Da sich das Epizentrum der Pandemie inzwischen verlagert hat, möchte Peking nun lieber den Ursprung des Virus vergessen machen, ebenso die zunächst verbreiteten Zahlen, und sich als Partner oder Unterstützer anderer Länder präsentieren. Und so die Rolle ergänzen, wenn nicht gar übernehmen, die bisher stets den USA zugewiesen war. Als erstes Land der Welt, das langsam und vorsichtig aus der Krise herausgekommen ist, will es sein Modell international bewerben.

Die chinesische Lösung setzt auf die Akzeptanz der Bevölkerung für digitale Überwachung. Jeder, der verreisen möchte, muss sich registrieren lassen und einen QR-Identifikationscode vorweisen können. Diente das Smartphone im Alltag bereits schon als Zahlungsmittel, wird es jetzt zum Werkzeug, das den Behörden sämtliche persönlichen Daten liefert, befinden sich auf ihm doch zahlreiche, auch gesundheitlich relevante Informationen zu Lebensstil, Konsum, Freizeitvergnügen und Sozialkontakten seines Besitzers. Das Recht zu leben gibt es zum Preis einer totalen Transparenz des Privaten.

Zusätzlich wurden in anderen Bereichen, in denen China weit fortgeschritten ist, neue Technologien entwickelt. In den Kliniken von Wuhan und anderen Städten unterstützten Roboter das Personal. Schon vor der Krise hatten die drei chinesischen Internetkonzerne Alibaba, Tencent und Baidu im Rahmen der vor einigen Jahren angestoßenen Gesundheitsreform neue Dienste angeboten: Telemedizin, Onlinetermine im Krankenhaus, um die langen Wartelisten zu umgehen, Speicherung der Gesundheitsdaten von Patienten – und private Krankenversicherungen. China könnte als Pionier auf diesem expandierenden Markt großen Profit aus seinen bisherigen Erfahrungen ziehen.
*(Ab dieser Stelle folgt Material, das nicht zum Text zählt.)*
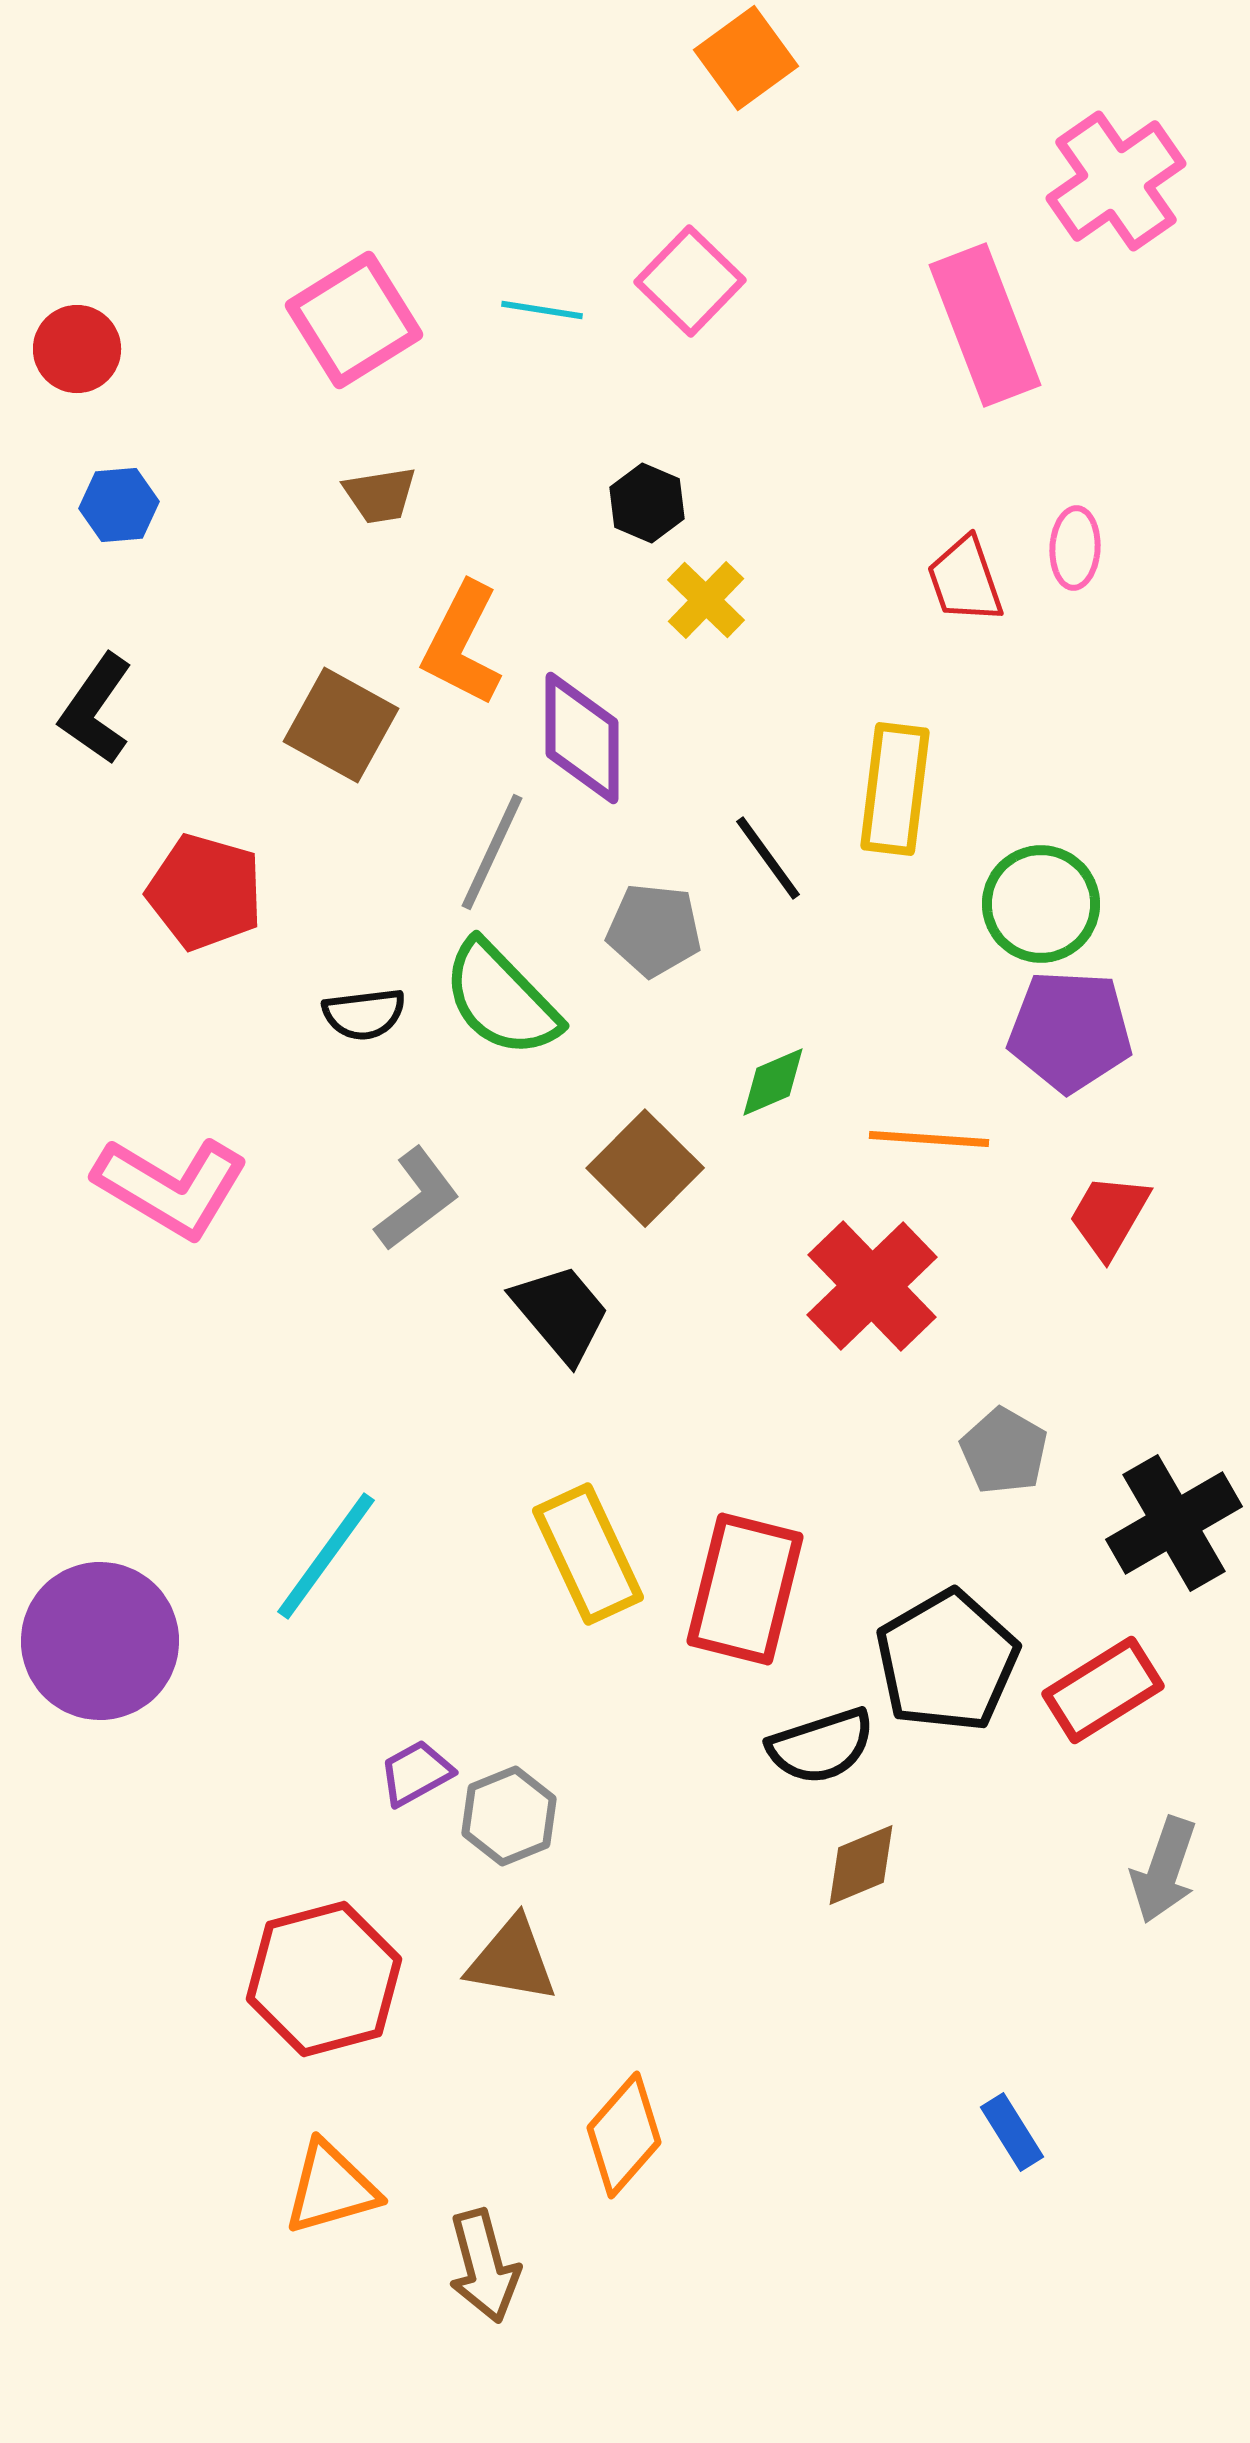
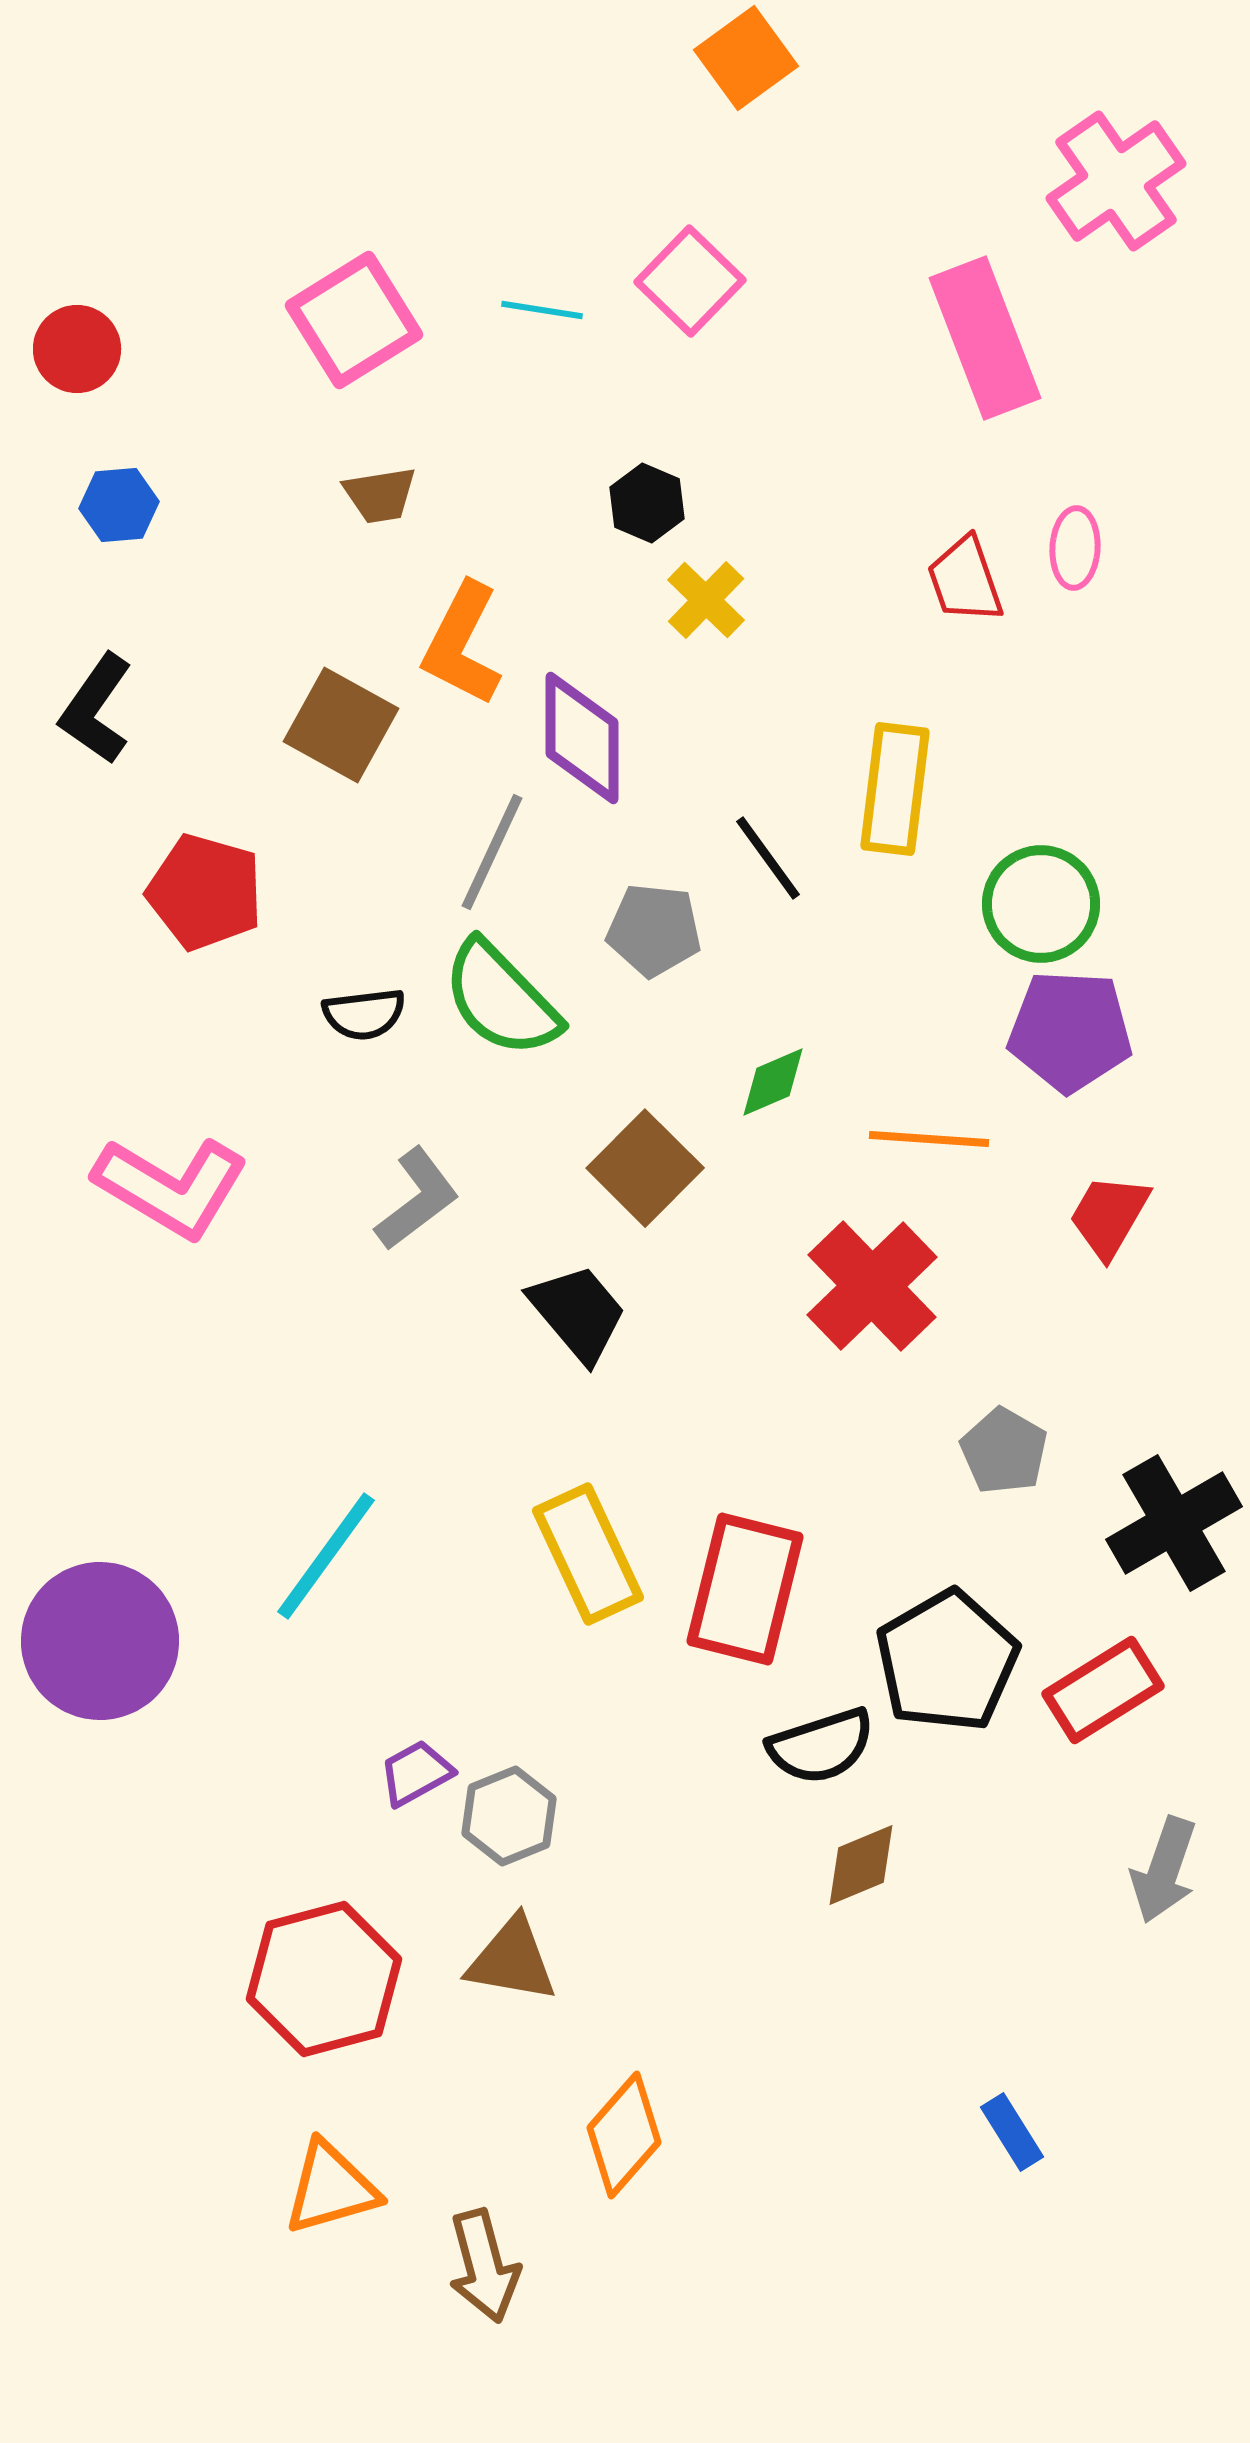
pink rectangle at (985, 325): moved 13 px down
black trapezoid at (561, 1313): moved 17 px right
1 „WHO, Pneumonia of unknown cause – China“, 5. Januar 2020.

2 „Landmark collaboration to make Covid-19 testing and treatment available to all“, UN News, 24. April 2020.

3 Vgl. „Évolution du système de santé – Inefficacité, vio­lence, et santé numérique“, Perspectives chinoises, Nr. 4, Hongkong 2016.

Aus dem Französischen von Sabine Jainski

Carine Milcent forscht am CNRS, Paris, und ist Autorin von „Healthcarereform in China. From Violence to Digital Healthcare“, Heidelberg (Springer) 2018.